Wien - Das Pro-Berufsheer-Komitee "Unser Heer" wehrt sich gegen Befürchtungen von Wehrpflicht-Anhänger: Ein Berufsheer und ein Freiwilliges Sozialjahr kämen nicht teurer, sondern sogar günstiger als das derzeitige System. Als Argumente führten Komitee-Chef Hannes Androsch und Wirtschaftswissenschafter Andreas Wagener am Donnerstag versteckte volkswirtschaftliche Kosten und internationale Vergleiche an.

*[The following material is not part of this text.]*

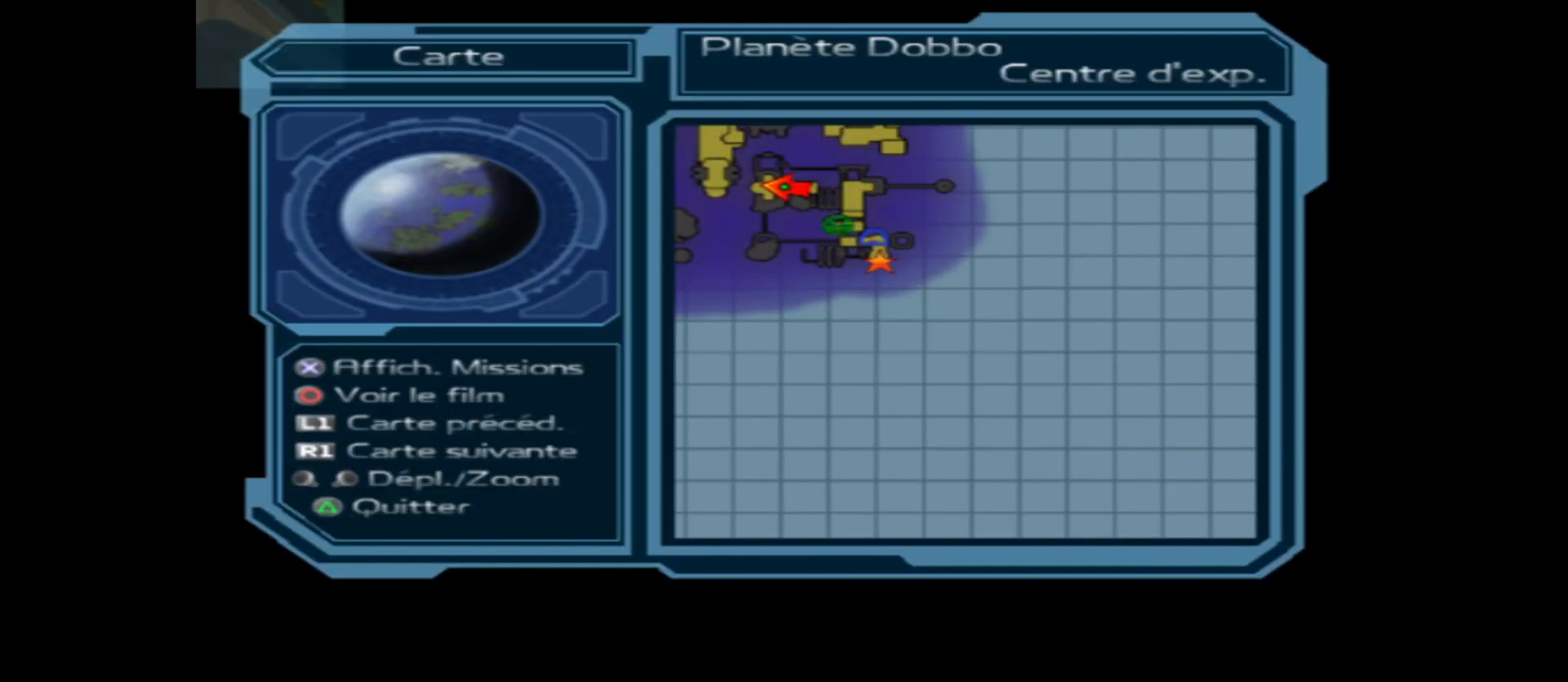
{"buttons": [], "left_stick": "center", "right_stick": "center", "events": []}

Inzwischen hätten 21 EU-Staaten auf Berufsheere umgestellt. Dass das Militär danach teurer komme, "kann man nirgendwo beobachten", sagt Wagener. Feststellbar sei hingegen ein Produktivitätsgewinn: Ein Berufssoldat entspreche eineinhalb bis zwei Wehrpflichtigen. "Das gleiche Leistungsniveau könnten die Hälfte der Leute erbringen", rechnet Wagener vor. Bei Beibehaltung der Wehrpflicht, befürchtet Androsch, droht Österreich ein "sicherheitspolitischer Trittbrettfahrer" zu werden. (mika, APA, DER STANDARD, 23.11.2012)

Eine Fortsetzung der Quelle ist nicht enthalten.